What To Eat When Sick With A Cold

It is hard to believe that not long ago I was basking in the warmth and sunshine of Siesta Key Beach. The bad news is that I got sick while there with a tenacious bug.

Should you feed or starve your cold or flu?
Listen to your body and eat when you feel like it, but don’t neglect to keep your intake of fluids up. You need lots of water and other liquids when you are ill.

With son #2 in Florida last week!

Here are a dozen ways to nourish yourself while nursing a miserable cold:

1. Soup – Any kind is good (miso, vegetable or homemade, animal-based bone broths) but studies have been done that validate the healing power of chicken stock. The heat and steam will help with sinus congestion and warm your body – just stay away from MSG infused cubes.

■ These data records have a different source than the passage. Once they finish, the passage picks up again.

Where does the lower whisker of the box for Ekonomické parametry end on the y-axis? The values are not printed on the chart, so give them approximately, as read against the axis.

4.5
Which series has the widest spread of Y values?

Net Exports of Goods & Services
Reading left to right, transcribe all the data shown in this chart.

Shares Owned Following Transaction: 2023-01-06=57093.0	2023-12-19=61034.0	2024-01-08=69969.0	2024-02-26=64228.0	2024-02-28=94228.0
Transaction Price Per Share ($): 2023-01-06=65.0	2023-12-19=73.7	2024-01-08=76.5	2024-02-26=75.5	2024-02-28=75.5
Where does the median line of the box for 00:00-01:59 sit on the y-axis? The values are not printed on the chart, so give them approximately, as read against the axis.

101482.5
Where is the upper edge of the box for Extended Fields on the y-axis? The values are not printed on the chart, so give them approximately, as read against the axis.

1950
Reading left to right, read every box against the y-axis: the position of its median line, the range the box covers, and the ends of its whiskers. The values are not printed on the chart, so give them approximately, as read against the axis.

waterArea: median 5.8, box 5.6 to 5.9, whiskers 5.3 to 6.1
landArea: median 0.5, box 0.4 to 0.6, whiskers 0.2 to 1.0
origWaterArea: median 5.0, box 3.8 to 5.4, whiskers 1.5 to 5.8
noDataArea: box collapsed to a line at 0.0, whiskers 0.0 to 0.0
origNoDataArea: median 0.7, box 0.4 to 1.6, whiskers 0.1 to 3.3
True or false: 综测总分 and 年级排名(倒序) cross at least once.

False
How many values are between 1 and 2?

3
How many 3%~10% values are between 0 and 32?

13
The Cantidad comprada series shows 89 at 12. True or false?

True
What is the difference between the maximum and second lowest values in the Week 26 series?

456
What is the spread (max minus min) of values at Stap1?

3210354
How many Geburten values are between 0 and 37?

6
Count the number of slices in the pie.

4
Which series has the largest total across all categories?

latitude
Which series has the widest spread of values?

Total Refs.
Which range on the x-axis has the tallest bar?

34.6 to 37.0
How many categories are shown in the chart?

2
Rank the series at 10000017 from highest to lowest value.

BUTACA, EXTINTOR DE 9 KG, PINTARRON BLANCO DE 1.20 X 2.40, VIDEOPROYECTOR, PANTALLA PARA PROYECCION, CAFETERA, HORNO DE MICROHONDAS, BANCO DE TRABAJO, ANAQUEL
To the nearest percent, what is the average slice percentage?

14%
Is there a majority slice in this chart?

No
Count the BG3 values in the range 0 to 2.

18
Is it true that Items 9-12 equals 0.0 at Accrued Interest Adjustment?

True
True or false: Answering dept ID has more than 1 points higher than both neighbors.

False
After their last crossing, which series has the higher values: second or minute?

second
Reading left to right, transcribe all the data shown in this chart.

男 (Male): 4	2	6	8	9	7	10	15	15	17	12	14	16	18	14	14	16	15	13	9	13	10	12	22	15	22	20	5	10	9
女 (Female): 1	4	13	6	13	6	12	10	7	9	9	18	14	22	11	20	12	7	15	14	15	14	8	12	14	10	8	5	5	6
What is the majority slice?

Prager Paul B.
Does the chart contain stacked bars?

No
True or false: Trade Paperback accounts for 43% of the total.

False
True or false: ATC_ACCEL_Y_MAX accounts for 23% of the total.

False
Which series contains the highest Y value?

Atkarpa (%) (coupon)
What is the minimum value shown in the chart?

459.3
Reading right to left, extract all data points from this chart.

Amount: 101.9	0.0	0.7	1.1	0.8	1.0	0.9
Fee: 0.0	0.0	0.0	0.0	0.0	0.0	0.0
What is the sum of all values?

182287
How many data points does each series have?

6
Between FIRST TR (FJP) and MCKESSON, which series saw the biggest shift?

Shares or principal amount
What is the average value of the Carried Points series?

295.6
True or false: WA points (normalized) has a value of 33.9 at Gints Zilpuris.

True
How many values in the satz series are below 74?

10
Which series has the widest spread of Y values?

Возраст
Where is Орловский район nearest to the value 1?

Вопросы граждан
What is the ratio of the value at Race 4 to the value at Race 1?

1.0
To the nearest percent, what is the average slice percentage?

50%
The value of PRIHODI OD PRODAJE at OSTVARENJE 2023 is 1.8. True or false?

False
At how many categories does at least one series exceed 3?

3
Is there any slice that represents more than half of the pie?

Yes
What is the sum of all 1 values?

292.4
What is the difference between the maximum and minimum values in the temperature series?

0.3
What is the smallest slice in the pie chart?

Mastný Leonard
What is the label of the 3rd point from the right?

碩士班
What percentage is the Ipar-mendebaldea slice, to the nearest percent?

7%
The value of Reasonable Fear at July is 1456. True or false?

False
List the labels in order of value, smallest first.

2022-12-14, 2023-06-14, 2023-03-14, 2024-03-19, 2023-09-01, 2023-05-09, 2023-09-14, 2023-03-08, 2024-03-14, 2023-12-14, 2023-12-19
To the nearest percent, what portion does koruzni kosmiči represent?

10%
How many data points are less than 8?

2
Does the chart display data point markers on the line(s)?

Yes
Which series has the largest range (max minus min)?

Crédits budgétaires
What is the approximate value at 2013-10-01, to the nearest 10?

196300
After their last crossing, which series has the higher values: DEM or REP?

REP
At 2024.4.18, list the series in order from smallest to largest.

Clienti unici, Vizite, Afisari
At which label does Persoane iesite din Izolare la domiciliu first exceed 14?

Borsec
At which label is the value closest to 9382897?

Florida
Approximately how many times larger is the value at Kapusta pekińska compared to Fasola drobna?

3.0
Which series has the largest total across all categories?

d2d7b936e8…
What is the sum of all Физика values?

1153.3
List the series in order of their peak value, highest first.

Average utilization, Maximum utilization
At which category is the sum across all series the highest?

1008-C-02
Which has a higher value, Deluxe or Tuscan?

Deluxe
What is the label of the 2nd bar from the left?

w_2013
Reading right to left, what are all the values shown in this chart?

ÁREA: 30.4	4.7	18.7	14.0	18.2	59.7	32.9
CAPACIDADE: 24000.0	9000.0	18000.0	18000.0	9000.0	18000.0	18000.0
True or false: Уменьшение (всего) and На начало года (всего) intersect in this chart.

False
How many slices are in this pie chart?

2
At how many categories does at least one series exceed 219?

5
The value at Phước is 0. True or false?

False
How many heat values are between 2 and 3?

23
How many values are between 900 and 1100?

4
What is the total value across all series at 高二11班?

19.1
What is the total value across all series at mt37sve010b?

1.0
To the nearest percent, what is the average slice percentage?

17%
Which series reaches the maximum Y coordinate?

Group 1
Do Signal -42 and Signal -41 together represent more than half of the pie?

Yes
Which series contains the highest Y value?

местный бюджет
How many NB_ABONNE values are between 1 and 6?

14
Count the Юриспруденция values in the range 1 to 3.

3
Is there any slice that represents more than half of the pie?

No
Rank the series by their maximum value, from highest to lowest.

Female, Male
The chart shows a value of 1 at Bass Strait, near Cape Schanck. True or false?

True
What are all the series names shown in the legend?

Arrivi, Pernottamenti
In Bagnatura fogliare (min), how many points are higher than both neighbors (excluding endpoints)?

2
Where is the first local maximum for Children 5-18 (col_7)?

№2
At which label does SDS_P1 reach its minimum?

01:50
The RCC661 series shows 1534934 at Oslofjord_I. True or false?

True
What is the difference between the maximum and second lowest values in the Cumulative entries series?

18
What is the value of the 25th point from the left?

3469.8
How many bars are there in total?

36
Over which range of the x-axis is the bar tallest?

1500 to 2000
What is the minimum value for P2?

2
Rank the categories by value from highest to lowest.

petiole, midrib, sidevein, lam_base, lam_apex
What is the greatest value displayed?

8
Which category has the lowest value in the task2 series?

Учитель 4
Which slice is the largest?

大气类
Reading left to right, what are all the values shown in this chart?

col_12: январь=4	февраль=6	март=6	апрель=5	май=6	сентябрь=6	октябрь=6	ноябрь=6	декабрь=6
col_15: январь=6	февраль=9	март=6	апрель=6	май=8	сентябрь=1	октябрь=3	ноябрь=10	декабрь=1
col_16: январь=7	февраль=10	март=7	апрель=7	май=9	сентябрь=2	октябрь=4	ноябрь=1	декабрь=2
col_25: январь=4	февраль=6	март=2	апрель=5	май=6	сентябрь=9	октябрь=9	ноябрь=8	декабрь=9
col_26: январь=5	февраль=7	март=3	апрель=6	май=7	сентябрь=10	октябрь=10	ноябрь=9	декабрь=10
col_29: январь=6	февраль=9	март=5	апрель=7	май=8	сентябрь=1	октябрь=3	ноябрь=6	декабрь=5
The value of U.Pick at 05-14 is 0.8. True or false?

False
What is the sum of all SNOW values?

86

2. Juice – Freshly pressed juice is great for fighting a cold. I like mine to be mostly green vegetables (such as cucumber, celery, parsley, dill, asparagus or broccoli stems, etc.) with lemon or lime. I also throw in a little ginger and garlic. I use a single augur masticating juicer that is great for both hard and leafy vegetables (Omega 8004).

3. Tea – Green tea is particularly good for the immune system – just skip the milk and sugar if you have black tea. Sugar depresses our immune function. A little raw honey is antibacterial, antimicrobial and can help suppress coughs.

4. Garlic – The compound allicin in raw garlic is antiviral and will speed healing. I add it to juice, dips, salad dressings or even just on crackers!

5. Smoothies – These are easy to make, nutrient dense and soothing to a sore throat. Use a plant-based protein powder, hemp seeds, flax seeds, nut or coconut milk, some greens and a little fruit such as frozen berries. Even just fruit and greens blended with some ice and water is delicious and nutritious.

6. Eggs – Whether boiled, scrambled or poached, these provide high quality protein and are quick to prepare when you are not feeling well.

7. Citrus – Make sure to eat the white pith, which is rich in bioflavanoids. When making cold-pressed juice, remove just the zest (unless you don’t mind the bitter taste) and leave the white part to run through the juicer. I like to make lemonade or limeade, sweetened with stevia, which is a natural, herbal sweetener that does not affect blood sugar or depress your immune system.

8. Culinary spices – Turmeric, cloves, cinnamon and ginger, added to tea or soups can help to sweat out a fever.

9. Avoid dairy – although studies are contradictory (some recommend yogurt), I find it increases mucous formation, so I feel better staying away while sick with a cold. Instead, purchase non-dairy milk or yogurt (coconut or almond are two choices) as a substitute.

10. Pineapple – This delicious, sweet, tropical fruit is packed with vitamins & minerals, including Vitamin C. Fresh pineapple has the additional benefit of the digestive enzyme, bromelain, which has anti-inflammatory properties and helps heal coughs and other cold symptoms.

11. Watermelon – This refreshing fruit is high in glutathione, the body’s most abundant antioxidant. If watermelons are not in season, cabbage, broccoli, collards and kale are also good sources.

12. Spicy foods – These are natural decongestants that will thin mucous secretions. Avoid if you have an upset stomach and instead have some whole grain or gluten free crackers or a banana, which are easily digestible and bland.

In addition to eating well and staying hydrated, keep warm and get lots of rest. Catch up on your backlog of reading (or Netflix) if you feel up to it and before you know it you will be up and around!